What you need to do >> Once you have read the data below, print all of it exactly.

Information >>
--------
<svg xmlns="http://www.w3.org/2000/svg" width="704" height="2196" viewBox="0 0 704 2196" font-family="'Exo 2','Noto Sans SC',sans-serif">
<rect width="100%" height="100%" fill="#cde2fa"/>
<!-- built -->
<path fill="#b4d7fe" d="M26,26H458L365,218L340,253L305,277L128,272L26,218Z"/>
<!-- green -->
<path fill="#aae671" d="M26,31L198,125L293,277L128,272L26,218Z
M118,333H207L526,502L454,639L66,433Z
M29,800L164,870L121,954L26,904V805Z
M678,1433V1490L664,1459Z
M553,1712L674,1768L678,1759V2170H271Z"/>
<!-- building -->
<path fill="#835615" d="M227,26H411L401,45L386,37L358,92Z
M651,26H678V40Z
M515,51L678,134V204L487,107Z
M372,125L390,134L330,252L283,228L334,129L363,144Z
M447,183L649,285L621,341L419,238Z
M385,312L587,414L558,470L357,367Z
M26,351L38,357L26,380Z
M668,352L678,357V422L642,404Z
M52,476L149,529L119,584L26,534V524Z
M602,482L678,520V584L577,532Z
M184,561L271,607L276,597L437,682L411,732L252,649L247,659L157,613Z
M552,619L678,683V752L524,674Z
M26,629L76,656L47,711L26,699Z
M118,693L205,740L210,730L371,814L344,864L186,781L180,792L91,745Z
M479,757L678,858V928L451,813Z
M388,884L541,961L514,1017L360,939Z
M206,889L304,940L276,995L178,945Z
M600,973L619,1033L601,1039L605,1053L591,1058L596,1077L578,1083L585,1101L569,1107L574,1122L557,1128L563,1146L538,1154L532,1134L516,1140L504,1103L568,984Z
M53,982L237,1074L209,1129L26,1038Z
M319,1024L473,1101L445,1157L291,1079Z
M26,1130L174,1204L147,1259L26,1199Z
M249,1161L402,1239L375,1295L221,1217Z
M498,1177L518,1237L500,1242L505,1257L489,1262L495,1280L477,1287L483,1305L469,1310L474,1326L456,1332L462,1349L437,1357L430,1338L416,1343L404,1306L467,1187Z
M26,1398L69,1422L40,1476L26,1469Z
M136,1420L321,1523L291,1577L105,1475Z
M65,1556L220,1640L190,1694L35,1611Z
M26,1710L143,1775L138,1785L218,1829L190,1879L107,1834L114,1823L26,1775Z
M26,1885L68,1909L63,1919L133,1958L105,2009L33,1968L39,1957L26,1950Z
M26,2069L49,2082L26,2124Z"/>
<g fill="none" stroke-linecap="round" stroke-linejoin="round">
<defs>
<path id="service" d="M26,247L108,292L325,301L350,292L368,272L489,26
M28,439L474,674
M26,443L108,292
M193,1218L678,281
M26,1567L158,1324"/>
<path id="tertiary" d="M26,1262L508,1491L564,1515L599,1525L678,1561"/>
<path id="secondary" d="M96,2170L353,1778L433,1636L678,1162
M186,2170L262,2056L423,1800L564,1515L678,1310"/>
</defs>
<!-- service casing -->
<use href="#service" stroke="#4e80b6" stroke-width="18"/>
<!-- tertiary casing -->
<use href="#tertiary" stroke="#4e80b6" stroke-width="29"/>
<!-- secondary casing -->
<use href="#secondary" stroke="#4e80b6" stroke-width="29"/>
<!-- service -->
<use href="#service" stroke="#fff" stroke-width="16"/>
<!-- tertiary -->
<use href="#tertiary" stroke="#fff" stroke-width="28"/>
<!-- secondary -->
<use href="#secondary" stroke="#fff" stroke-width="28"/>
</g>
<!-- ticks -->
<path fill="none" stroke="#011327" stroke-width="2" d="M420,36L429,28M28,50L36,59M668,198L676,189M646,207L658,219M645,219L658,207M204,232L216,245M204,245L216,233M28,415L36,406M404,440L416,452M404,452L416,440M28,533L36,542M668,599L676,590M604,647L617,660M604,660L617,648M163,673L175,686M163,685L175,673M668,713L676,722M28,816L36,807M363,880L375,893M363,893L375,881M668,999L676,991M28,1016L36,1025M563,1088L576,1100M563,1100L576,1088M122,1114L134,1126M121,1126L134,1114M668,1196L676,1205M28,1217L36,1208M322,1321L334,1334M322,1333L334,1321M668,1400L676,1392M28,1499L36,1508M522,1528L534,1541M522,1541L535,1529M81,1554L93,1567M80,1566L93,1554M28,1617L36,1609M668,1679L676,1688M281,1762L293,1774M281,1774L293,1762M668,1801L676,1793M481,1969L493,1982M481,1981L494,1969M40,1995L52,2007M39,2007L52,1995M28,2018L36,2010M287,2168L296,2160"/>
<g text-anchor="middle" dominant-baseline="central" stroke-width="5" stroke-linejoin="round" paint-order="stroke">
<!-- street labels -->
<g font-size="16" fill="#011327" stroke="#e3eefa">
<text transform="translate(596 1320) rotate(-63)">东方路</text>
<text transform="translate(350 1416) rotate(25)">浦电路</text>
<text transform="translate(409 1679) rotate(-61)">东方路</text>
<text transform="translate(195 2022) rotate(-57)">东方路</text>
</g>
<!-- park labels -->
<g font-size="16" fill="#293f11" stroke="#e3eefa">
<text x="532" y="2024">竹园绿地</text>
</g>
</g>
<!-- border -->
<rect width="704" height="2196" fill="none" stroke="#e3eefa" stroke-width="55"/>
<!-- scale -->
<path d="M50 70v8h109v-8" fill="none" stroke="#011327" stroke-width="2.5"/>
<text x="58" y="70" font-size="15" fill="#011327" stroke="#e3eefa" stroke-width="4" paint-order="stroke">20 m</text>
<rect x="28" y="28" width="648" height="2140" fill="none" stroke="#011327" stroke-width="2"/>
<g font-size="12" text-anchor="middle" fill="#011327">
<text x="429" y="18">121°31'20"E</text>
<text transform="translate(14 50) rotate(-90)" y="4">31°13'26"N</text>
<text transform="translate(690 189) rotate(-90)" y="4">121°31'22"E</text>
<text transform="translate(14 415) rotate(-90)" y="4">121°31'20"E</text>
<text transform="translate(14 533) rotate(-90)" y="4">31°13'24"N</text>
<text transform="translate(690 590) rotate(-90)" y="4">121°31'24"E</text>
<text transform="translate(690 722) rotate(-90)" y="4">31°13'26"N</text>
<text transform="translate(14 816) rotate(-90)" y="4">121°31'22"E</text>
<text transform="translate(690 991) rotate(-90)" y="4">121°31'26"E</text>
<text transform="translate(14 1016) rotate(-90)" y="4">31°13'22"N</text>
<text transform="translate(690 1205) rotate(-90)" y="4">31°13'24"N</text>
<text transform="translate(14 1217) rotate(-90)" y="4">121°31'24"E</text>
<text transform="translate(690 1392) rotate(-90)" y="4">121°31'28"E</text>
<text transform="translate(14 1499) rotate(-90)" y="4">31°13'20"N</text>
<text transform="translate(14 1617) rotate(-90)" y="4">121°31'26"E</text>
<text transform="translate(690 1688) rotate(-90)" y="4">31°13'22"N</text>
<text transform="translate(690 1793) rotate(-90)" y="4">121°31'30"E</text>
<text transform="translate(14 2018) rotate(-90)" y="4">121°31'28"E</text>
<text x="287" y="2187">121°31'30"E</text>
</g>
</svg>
--------
Solution to this task >>
<svg xmlns="http://www.w3.org/2000/svg" width="704" height="2196" viewBox="0 0 704 2196" font-family="'Exo 2','Noto Sans SC',sans-serif">
<rect width="100%" height="100%" fill="#cde2fa"/>
<!-- built -->
<path fill="#b4d7fe" d="M26,26H458L365,218L340,253L305,277L128,272L26,218Z"/>
<!-- green -->
<path fill="#aae671" d="M26,31L198,125L293,277L128,272L26,218Z
M118,333H207L526,502L454,639L66,433Z
M29,800L164,870L121,954L26,904V805Z
M678,1433V1490L664,1459Z
M553,1712L674,1768L678,1759V2170H271Z"/>
<!-- building -->
<path fill="#835615" d="M227,26H411L401,45L386,37L358,92Z
M651,26H678V40Z
M515,51L678,134V204L487,107Z
M372,125L390,134L330,252L283,228L334,129L363,144Z
M447,183L649,285L621,341L419,238Z
M385,312L587,414L558,470L357,367Z
M26,351L38,357L26,380Z
M668,352L678,357V422L642,404Z
M52,476L149,529L119,584L26,534V524Z
M602,482L678,520V584L577,532Z
M184,561L271,607L276,597L437,682L411,732L252,649L247,659L157,613Z
M552,619L678,683V752L524,674Z
M26,629L76,656L47,711L26,699Z
M118,693L205,740L210,730L371,814L344,864L186,781L180,792L91,745Z
M479,757L678,858V928L451,813Z
M388,884L541,961L514,1017L360,939Z
M206,889L304,940L276,995L178,945Z
M600,973L619,1033L601,1039L605,1053L591,1058L596,1077L578,1083L585,1101L569,1107L574,1122L557,1128L563,1146L538,1154L532,1134L516,1140L504,1103L568,984Z
M53,982L237,1074L209,1129L26,1038Z
M319,1024L473,1101L445,1157L291,1079Z
M26,1130L174,1204L147,1259L26,1199Z
M249,1161L402,1239L375,1295L221,1217Z
M498,1177L518,1237L500,1242L505,1257L489,1262L495,1280L477,1287L483,1305L469,1310L474,1326L456,1332L462,1349L437,1357L430,1338L416,1343L404,1306L467,1187Z
M26,1398L69,1422L40,1476L26,1469Z
M136,1420L321,1523L291,1577L105,1475Z
M65,1556L220,1640L190,1694L35,1611Z
M26,1710L143,1775L138,1785L218,1829L190,1879L107,1834L114,1823L26,1775Z
M26,1885L68,1909L63,1919L133,1958L105,2009L33,1968L39,1957L26,1950Z
M26,2069L49,2082L26,2124Z"/>
<g fill="none" stroke-linecap="round" stroke-linejoin="round">
<defs>
<path id="service" d="M26,247L108,292L325,301L350,292L368,272L489,26
M28,439L474,674
M26,443L108,292
M193,1218L678,281
M26,1567L158,1324"/>
<path id="tertiary" d="M26,1262L508,1491L564,1515L599,1525L678,1561"/>
<path id="secondary" d="M96,2170L353,1778L433,1636L678,1162
M186,2170L262,2056L423,1800L564,1515L678,1310"/>
</defs>
<!-- service casing -->
<use href="#service" stroke="#4e80b6" stroke-width="18"/>
<!-- tertiary casing -->
<use href="#tertiary" stroke="#4e80b6" stroke-width="29"/>
<!-- secondary casing -->
<use href="#secondary" stroke="#4e80b6" stroke-width="29"/>
<!-- service -->
<use href="#service" stroke="#fff" stroke-width="16"/>
<!-- tertiary -->
<use href="#tertiary" stroke="#fff" stroke-width="28"/>
<!-- secondary -->
<use href="#secondary" stroke="#fff" stroke-width="28"/>
</g>
<!-- ticks -->
<path fill="none" stroke="#011327" stroke-width="2" d="M420,36L429,28M28,50L36,59M668,198L676,189M646,207L658,219M645,219L658,207M204,232L216,245M204,245L216,233M28,415L36,406M404,440L416,452M404,452L416,440M28,533L36,542M668,599L676,590M604,647L617,660M604,660L617,648M163,673L175,686M163,685L175,673M668,713L676,722M28,816L36,807M363,880L375,893M363,893L375,881M668,999L676,991M28,1016L36,1025M563,1088L576,1100M563,1100L576,1088M122,1114L134,1126M121,1126L134,1114M668,1196L676,1205M28,1217L36,1208M322,1321L334,1334M322,1333L334,1321M668,1400L676,1392M28,1499L36,1508M522,1528L534,1541M522,1541L535,1529M81,1554L93,1567M80,1566L93,1554M28,1617L36,1609M668,1679L676,1688M281,1762L293,1774M281,1774L293,1762M668,1801L676,1793M481,1969L493,1982M481,1981L494,1969M40,1995L52,2007M39,2007L52,1995M28,2018L36,2010M287,2168L296,2160"/>
<g text-anchor="middle" dominant-baseline="central" stroke-width="5" stroke-linejoin="round" paint-order="stroke">
<!-- street labels -->
<g font-size="16" fill="#011327" stroke="#e3eefa">
<text transform="translate(596 1320) rotate(-63)">东方路</text>
<text transform="translate(350 1416) rotate(25)">浦电路</text>
<text transform="translate(409 1679) rotate(-61)">东方路</text>
<text transform="translate(195 2022) rotate(-57)">东方路</text>
</g>
<!-- park labels -->
<g font-size="16" fill="#293f11" stroke="#e3eefa">
<text x="532" y="2024">竹园绿地</text>
</g>
</g>
<!-- border -->
<rect width="704" height="2196" fill="none" stroke="#e3eefa" stroke-width="55"/>
<!-- scale -->
<path d="M50 70v8h109v-8" fill="none" stroke="#011327" stroke-width="2.5"/>
<text x="58" y="70" font-size="15" fill="#011327" stroke="#e3eefa" stroke-width="4" paint-order="stroke">20 m</text>
<rect x="28" y="28" width="648" height="2140" fill="none" stroke="#011327" stroke-width="2"/>
<g font-size="12" text-anchor="middle" fill="#011327">
<text x="429" y="18">121°31'20"E</text>
<text transform="translate(14 50) rotate(-90)" y="4">31°13'26"N</text>
<text transform="translate(690 189) rotate(-90)" y="4">121°31'22"E</text>
<text transform="translate(14 415) rotate(-90)" y="4">121°31'20"E</text>
<text transform="translate(14 533) rotate(-90)" y="4">31°13'24"N</text>
<text transform="translate(690 590) rotate(-90)" y="4">121°31'24"E</text>
<text transform="translate(690 722) rotate(-90)" y="4">31°13'26"N</text>
<text transform="translate(14 816) rotate(-90)" y="4">121°31'22"E</text>
<text transform="translate(690 991) rotate(-90)" y="4">121°31'26"E</text>
<text transform="translate(14 1016) rotate(-90)" y="4">31°13'22"N</text>
<text transform="translate(690 1205) rotate(-90)" y="4">31°13'24"N</text>
<text transform="translate(14 1217) rotate(-90)" y="4">121°31'24"E</text>
<text transform="translate(690 1392) rotate(-90)" y="4">121°31'28"E</text>
<text transform="translate(14 1499) rotate(-90)" y="4">31°13'20"N</text>
<text transform="translate(14 1617) rotate(-90)" y="4">121°31'26"E</text>
<text transform="translate(690 1688) rotate(-90)" y="4">31°13'22"N</text>
<text transform="translate(690 1793) rotate(-90)" y="4">121°31'30"E</text>
<text transform="translate(14 2018) rotate(-90)" y="4">121°31'28"E</text>
<text x="287" y="2187">121°31'30"E</text>
</g>
</svg>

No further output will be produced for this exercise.